Rising Geo-Political Tensions

The other big reason for IMF and World Bank pessimism is the ongoing trade war between the US and China. After World War Two, the American elites created a global free trade environment that disproportionately supported, and still supports, their corporations. Most of the Western ruling classes still support this architecture, but with America and Europe now in relative—and seemingly terminal—decline, several hard-right populists have broken ranks, with the aim of winning power domestically and wrestling more of the system for their respective backers.

During his election campaign, Trump promised to be more aggressive with China as part of his strategy to ‘Make America Great Again’. The reason for this is the inexorable rise of Chinese capitalism, which has grown by a cumulative 6,000% since they moved decisively into State-Capitalism in 1978, alongside Trump’s desire to get re-elected. Western leaders are undoubtedly worried by this new reality, but few favour the disruption that comes with the aggressive tariffs the Trump administration has imposed. To date, €300 billion worth of Chinese exports and €80 billion worth of US exports are facing tariffs. This has inevitably put a dampener on global trade and helps to explain why, just last week, both sides have agreed to a truce on about half the goods currently affected. The table below helps to explain the damage to the wider global economy.

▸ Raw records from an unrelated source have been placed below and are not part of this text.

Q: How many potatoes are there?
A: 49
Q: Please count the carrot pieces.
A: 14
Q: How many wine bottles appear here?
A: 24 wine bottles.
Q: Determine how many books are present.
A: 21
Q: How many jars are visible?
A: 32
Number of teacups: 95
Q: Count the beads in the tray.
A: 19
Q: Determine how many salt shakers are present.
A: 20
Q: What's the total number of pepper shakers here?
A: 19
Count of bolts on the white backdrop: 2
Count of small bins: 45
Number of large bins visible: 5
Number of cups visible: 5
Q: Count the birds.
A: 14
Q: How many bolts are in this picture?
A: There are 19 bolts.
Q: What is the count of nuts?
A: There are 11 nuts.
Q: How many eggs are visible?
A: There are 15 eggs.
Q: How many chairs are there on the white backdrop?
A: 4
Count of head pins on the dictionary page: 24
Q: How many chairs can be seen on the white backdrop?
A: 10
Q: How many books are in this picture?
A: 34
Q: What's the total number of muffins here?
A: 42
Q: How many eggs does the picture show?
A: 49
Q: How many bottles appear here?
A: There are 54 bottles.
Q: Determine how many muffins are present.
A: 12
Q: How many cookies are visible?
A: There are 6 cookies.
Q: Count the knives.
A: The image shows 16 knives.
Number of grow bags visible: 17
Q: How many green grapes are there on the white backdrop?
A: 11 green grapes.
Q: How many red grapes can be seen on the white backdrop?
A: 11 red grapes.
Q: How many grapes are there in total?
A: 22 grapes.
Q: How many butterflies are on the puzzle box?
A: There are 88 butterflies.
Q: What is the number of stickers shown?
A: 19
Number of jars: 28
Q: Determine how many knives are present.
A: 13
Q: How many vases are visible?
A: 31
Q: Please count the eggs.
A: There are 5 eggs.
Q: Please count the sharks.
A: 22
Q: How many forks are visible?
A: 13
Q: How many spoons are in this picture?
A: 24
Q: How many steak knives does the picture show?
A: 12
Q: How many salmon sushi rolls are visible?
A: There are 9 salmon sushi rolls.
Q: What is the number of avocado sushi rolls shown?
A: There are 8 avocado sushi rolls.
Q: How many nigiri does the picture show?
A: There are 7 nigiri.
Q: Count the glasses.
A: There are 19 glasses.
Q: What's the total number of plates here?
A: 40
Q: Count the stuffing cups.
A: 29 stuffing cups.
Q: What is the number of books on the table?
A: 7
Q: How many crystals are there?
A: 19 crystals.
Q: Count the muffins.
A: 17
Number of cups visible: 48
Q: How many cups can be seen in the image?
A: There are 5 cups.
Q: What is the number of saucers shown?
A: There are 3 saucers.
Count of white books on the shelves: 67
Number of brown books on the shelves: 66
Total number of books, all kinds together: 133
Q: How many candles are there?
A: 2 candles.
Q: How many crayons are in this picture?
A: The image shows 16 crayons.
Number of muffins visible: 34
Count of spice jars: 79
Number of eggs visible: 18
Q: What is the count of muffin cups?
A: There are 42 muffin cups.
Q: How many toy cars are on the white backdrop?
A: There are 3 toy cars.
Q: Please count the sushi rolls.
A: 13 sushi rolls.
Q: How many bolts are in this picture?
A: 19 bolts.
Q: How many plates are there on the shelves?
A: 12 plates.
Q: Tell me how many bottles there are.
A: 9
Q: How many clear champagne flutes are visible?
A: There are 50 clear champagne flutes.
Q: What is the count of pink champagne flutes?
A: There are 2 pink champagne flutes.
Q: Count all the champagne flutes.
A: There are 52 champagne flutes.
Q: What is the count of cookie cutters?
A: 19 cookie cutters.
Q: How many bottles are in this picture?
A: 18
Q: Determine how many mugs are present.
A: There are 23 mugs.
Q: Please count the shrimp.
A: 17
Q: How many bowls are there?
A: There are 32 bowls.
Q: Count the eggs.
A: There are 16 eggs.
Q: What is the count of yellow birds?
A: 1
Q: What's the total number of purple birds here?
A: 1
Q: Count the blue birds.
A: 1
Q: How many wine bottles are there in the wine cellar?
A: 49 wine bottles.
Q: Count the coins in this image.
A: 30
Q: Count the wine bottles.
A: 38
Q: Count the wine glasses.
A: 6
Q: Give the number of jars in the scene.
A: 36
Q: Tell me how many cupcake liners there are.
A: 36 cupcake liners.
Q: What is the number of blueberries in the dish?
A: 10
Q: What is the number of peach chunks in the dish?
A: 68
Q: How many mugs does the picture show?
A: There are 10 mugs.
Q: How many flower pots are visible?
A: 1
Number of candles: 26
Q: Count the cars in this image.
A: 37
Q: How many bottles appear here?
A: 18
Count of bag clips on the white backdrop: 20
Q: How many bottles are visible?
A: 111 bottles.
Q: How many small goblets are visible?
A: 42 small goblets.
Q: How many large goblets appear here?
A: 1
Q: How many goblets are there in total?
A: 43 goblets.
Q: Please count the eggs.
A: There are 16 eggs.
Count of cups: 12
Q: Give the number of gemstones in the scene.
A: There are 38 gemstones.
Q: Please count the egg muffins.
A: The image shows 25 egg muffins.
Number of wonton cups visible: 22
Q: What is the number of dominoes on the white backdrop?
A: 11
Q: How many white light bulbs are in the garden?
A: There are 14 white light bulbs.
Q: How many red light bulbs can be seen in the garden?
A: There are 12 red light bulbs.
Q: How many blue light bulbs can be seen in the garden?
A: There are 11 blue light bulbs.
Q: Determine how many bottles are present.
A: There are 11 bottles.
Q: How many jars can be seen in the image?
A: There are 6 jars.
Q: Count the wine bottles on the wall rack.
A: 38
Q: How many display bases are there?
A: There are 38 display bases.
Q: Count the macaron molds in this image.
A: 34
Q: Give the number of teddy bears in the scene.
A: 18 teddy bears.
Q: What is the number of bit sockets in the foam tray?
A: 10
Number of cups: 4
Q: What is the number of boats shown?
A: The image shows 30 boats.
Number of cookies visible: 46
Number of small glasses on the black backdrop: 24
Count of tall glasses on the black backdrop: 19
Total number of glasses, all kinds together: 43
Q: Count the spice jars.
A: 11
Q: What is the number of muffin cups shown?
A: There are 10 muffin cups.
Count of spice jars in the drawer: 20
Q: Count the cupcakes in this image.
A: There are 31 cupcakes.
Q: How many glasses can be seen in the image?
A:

In addition, the fight between the worlds two biggest economies is causing other forms of longer-term disruption. Mainstream economists don’t usually recognise the tendency for the profit rate to fall that Marx identified, but they do understand the importance of capitalist investment decisions for the ongoing health of the international economy. This explains why the IMF have used their latest Global Prospects Report to lament the fact that the trade war is not only disrupting global supply chains it is also undermining business confidence and investment. Meanwhile, the severity of American tariffs has also increased the possibility that the Chinese leadership may begin to decouple their companies from reliance on Western consumers. Reflecting on this prospect the Chairman of the Eurasia Group, Cliff Kupchan identified this as…

the single biggest thing that worries me…The inexorable march by the two countries to separate at least the technology sectors, and possibly more—I fear it will lead to the weaponisation of tariffs as the new normal, force third countries to take sides, and act as a real drag on growth”.

Whatever happens in the shorter term, it is likely that, over the next few years, the global system is likely to become even more unstable as China overtakes America as the world’s biggest economy, climate change becomes an ever-bigger menace and the unproductive capital at the heart of the system continues to act as a drag on global profitability. In the meantime, the big unknown is how the global wave of grassroots protest will interact with this instability.